Used by: Mistral-Nemo, Mistral-7B, Mistral-Small Parser flag: --tool-call-parser mistral

Model outputs:

[TOOL_CALLS] [{"name": "get_weather", "arguments": {"location": "San Francisco"}}]

Characteristics:

Uses [TOOL_CALLS] prefix token
Tool calls are a JSON array (natural parallel calling)
Clean, minimal format

What Your Application Receives

Regardless of format, VLLM converts everything to OpenAI-compatible JSON:

{
  "choices": [{
    "message": {
      "role": "assistant",
      "content": null,
      "tool_calls": [{
        "id": "call_abc123",
        "type": "function",
        "function": {
          "name": "get_weather",
          "arguments": "{\"location\": \"San Francisco\"}"
        }
      }]
    }
  }]
}

Your application code is the same regardless of which model or parser you use.

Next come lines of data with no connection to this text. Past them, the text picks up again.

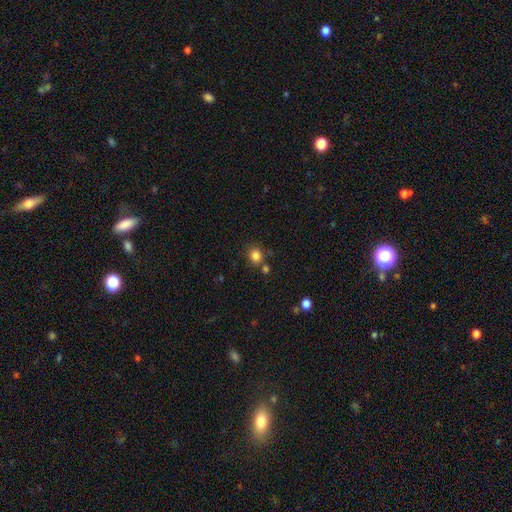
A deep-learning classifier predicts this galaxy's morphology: Smooth or featured? Predicted: smooth (p=0.83). How rounded? Predicted: round (p=0.79). Merging? Predicted: none (p=0.75).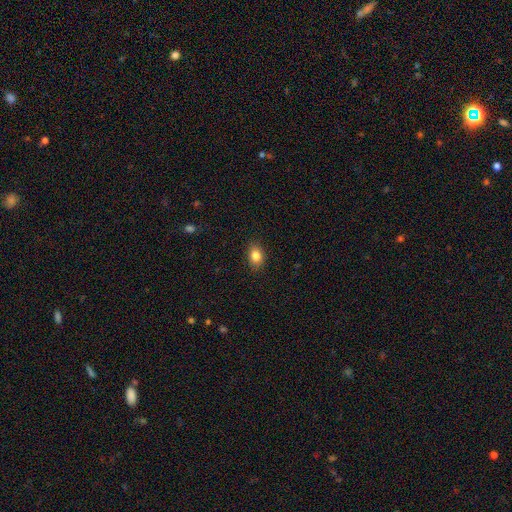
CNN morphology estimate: The model was most divided on "how rounded": in between: 75%, round: 24%, cigar-shaped: 1%. More confident: merging — none (88%); smooth or featured — smooth (83%).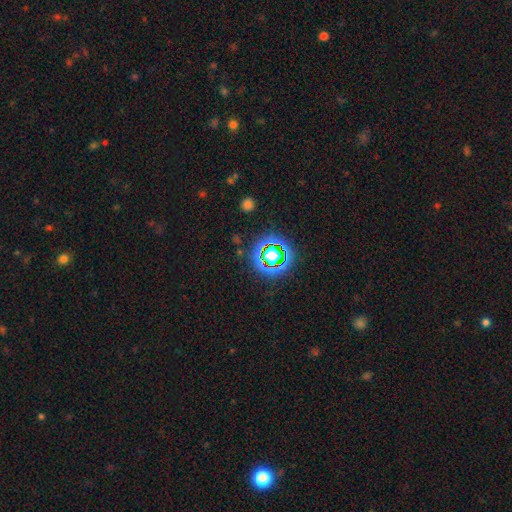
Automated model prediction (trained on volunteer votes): Morphology: type=star or artifact (75%).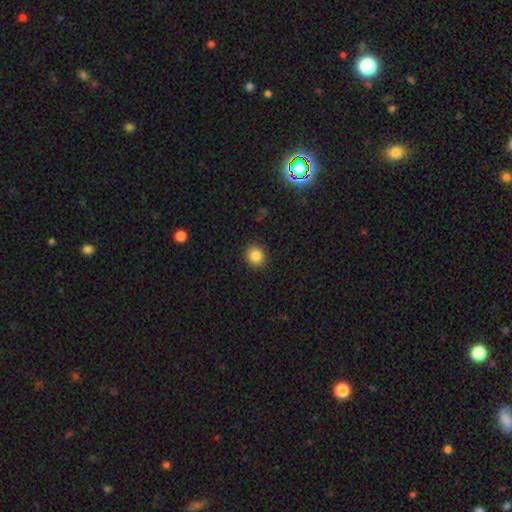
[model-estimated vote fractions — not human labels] Smooth or featured: smooth — 84% (star or artifact — 10%)
How rounded: round — 85% (in between — 14%)
Merging: none — 91% (minor disturbance — 6%)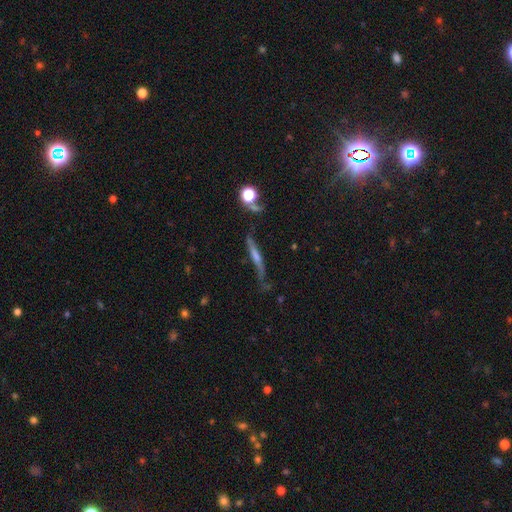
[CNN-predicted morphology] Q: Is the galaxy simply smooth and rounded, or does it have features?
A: featured or disk — 62%.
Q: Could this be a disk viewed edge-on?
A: yes — 81%.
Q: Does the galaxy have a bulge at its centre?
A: rounded — 44%.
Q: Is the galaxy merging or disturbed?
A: none — 58%.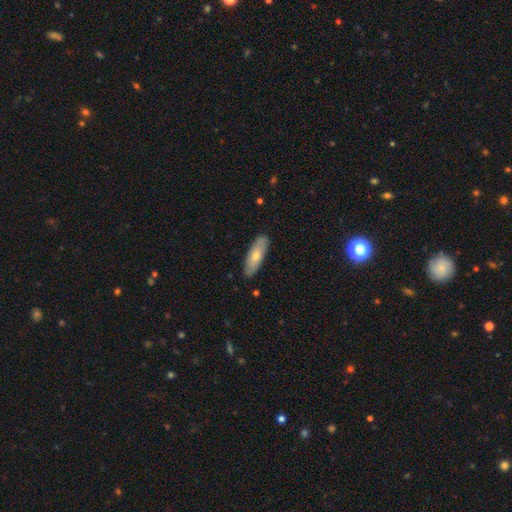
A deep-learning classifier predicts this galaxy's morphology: smooth-or-featured: smooth: 62% | featured or disk: 32% | star or artifact: 6%
  how-rounded: in between: 60% | cigar-shaped: 38% | round: 2%
  merging: none: 87% | minor disturbance: 10% | major disturbance: 2% | merger: 1%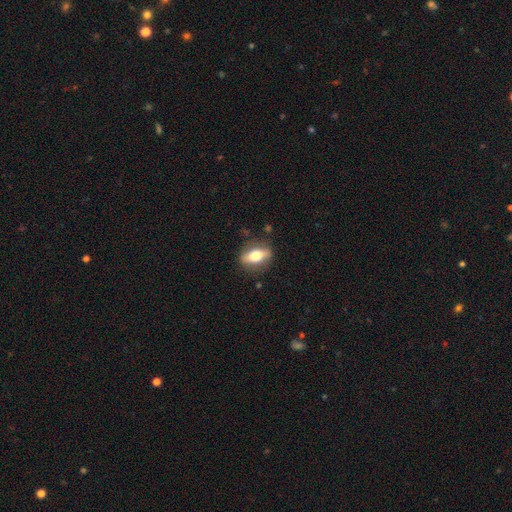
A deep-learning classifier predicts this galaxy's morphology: smooth_or_featured: smooth (p=0.58) [alt: featured or disk p=0.35]
how_rounded: in between (p=0.75) [alt: cigar-shaped p=0.14]
merging: none (p=0.82) [alt: minor disturbance p=0.13]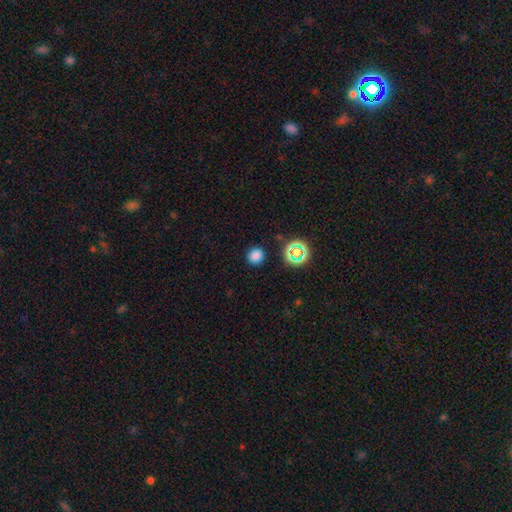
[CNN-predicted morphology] Q: Smooth or featured?
A: smooth (78%); runner-up: star or artifact (17%)
Q: How rounded?
A: round (88%); runner-up: in between (11%)
Q: Merging?
A: none (89%); runner-up: minor disturbance (7%)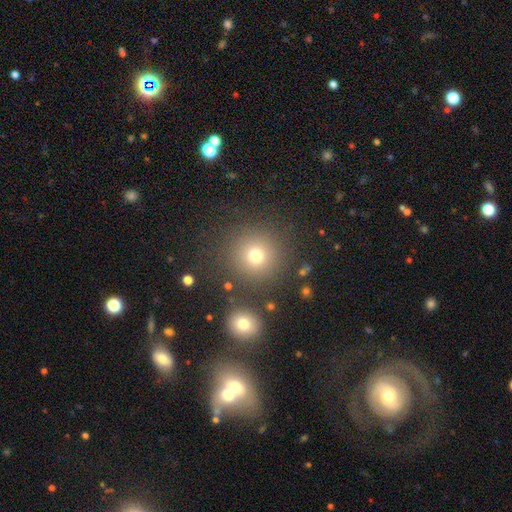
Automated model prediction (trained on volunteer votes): smooth 75%, star or artifact 17%, featured or disk 8%. Down the decision tree: how rounded — round (94%); merging — none (84%).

Which Parser for Which Model?

Model	Parser	Why
Hermes-3 (any size)	`hermes`	Fine-tuned on ChatML + XML format
Hermes-2-Pro	`hermes`	Same format family
Llama-3.1 (any size)	`llama3_json`	Native Llama 3 format
Llama-3.3 (any size)	`llama3_json`	Same format as 3.1
Qwen2	`hermes`	ChatML-compatible, works with hermes parser
Mistral-Nemo	`mistral`	Native Mistral format
Mistral-7B	`mistral`	Same format family

Custom Middleware vs VLLM Parser

When to use VLLM's built-in parser:

Standard OpenAI-compatible API usage
Open WebUI or similar frontends
Any application expecting OpenAI format

When to build custom middleware:

You need to intercept and modify tool calls before execution
You're doing validation/retry logic at the tool call level
Your Hermes model outputs <tool_call> tags but VLLM's parser isn't available
You need custom error handling per tool call

For custom parsing, see examples/robust_json_extraction.py which handles all the edge cases.

Common Mistakes

Wrong parser for model — Using hermes parser with Llama 3.3 (or vice versa) silently produces no tool calls
Missing --enable-auto-tool-choice — Without this, the model never generates tool calls even with the right parser
Custom system prompt overriding format — If you add <tool_call> instructions to a Llama 3.3 system prompt, the model outputs XML but the llama3_json parser can't parse it
Assuming all models use the same format — They don't. Always match parser to model.